A breve discussão me faz lembrar do sonho que tive poucas horas atrás. Lembro-me do cara misterioso e sinistro que disse ser ninguém mais ninguém menos que meu pai. Será que ele havia me contatado através do meu subconsciente mesmo? Ou será que tudo não passou de obra da minha imaginação? Ele também mencionou o fato de ser mais poderosa do que todos os feiticeiros juntos, ou algo assim.

– Não se martirize desse jeito, Emily. – Luke murmura, encarando-me do outro lado da fogueira. – Você sabe que Jeremy tem razão. Seus poderes são incríveis.

– Você parou aquele redemoinho enorme! – Nina observa. – E foi você mesma quem o criou. Pare de se lastimar, qualquer um quer ter a mesma força que você tem. Tudo o que precisa é de mais um pouquinho de prática. Podemos praticar amanhã de manhã, ou durante nossa estadia em Arcanum Island.

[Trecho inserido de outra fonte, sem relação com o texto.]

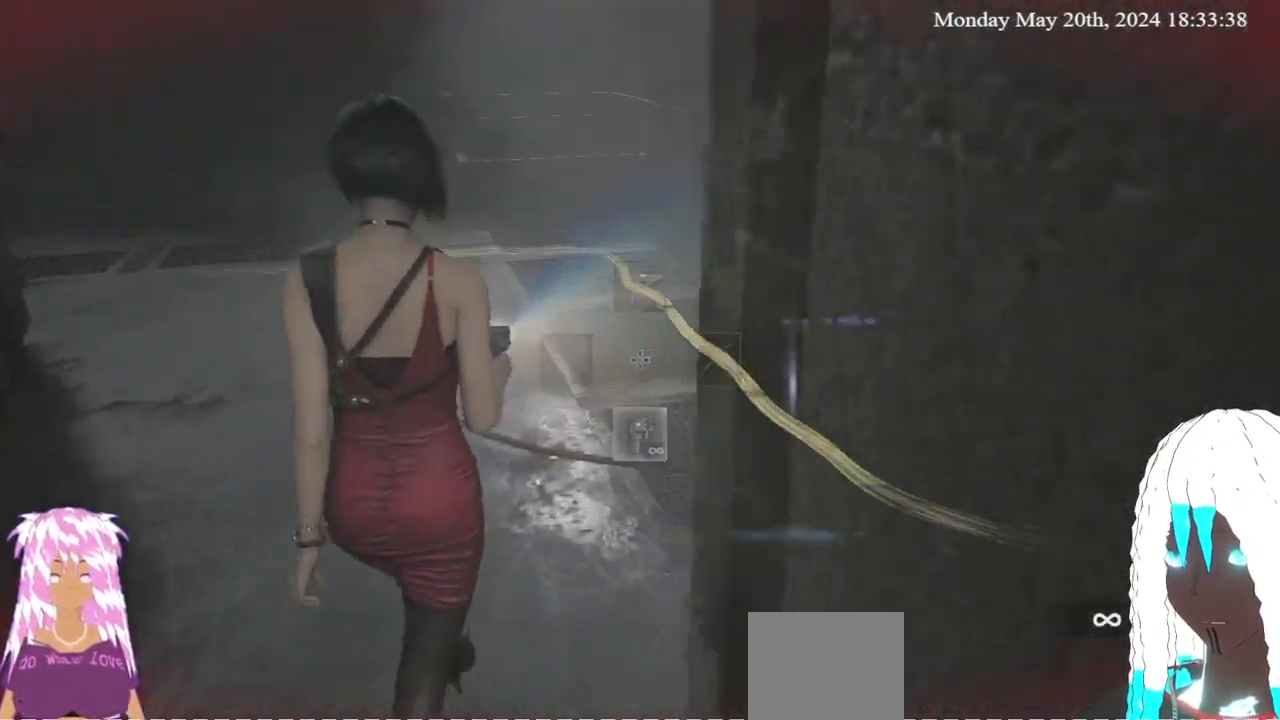
{"buttons": [], "left_stick": "up-left", "right_stick": "right", "events": [[17, "right_stick", "left"], [117, "right_stick", "center"], [150, "L2", "up"], [233, "right_stick", "right"], [333, "left_stick", "up-left"]]}
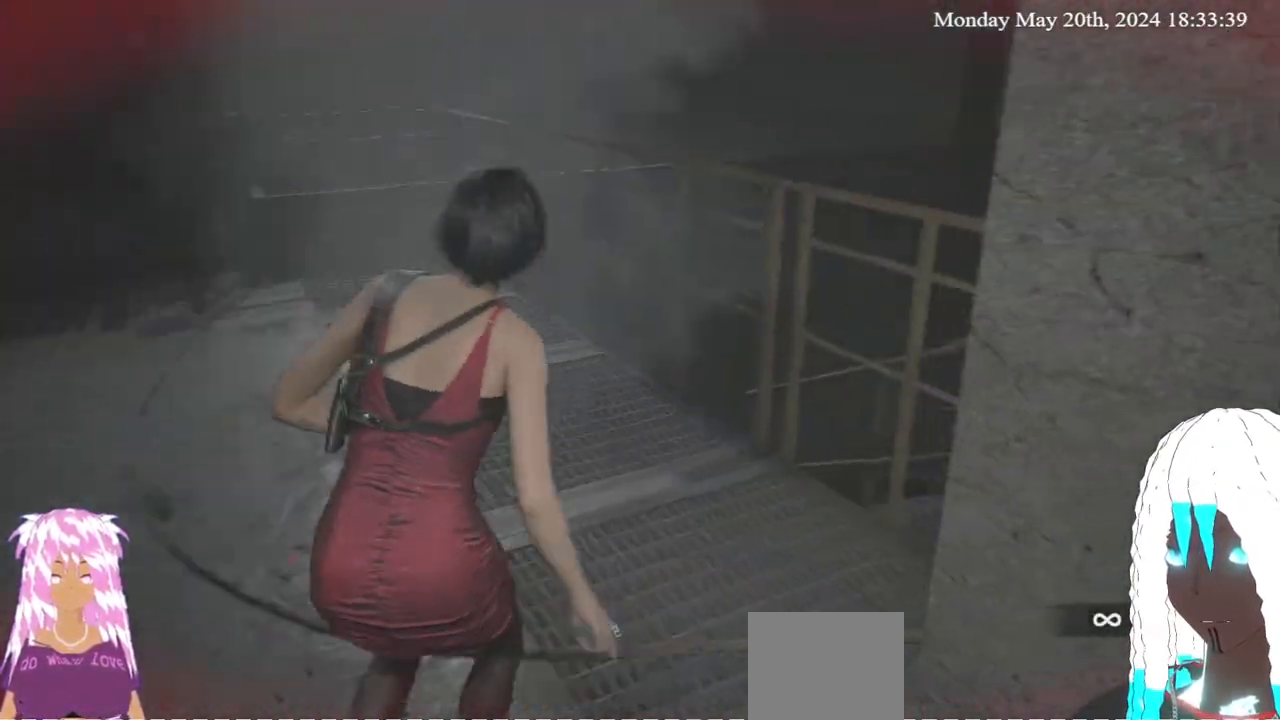
{"buttons": [], "left_stick": "left", "right_stick": "left", "events": [[283, "left_stick", "left"], [283, "right_stick", "center"], [333, "right_stick", "left"]]}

Os elogios me fazem sorrir um pouco, apesar de estar destruída por dentro. Além disso, gosto da ideia de praticar e então concordo com a cabeça.

– É uma boa ideia, Nina. – Suspiro entre as palavras. – Eu não vou conseguir usar meus poderes outra vez se não praticar.

– Calma, Emy. A gente vai conseguir resolver isso. – Ela responde, sorrindo amigavelmente.

Eu queria poder discutir sobre novas técnicas para o controle dos meu poderes, mas nesse exato momento uma outra coisa perturba meus pensamentos: O sonho. Minha mente berra cada vez mais alto que eu necessito de contar para os meus amigos. E é isso o que eu decido fazer.

– Pessoal, eu preciso contar uma coisa.

Os três param de fazer o que quer que estejam fazendo e olham para mim na mesma hora, intrigados com o que eu acabo de falar.

– O que houve, Emy? – Nina é quem pergunta.

– Pode parecer meio estranho, mas foi muito real... Então, por favor, não me julguem, ou muito menos me rotulem de louca, tudo bem?

Nina, Jer e Luke se entreolham com certa curiosidade e então voltam a olhar para mim, como se não fizessem ideia de onde eu pretendo chegar. Mas então, eu finalmente digo:

– É o seguinte: Eu acho que falei com meu pai.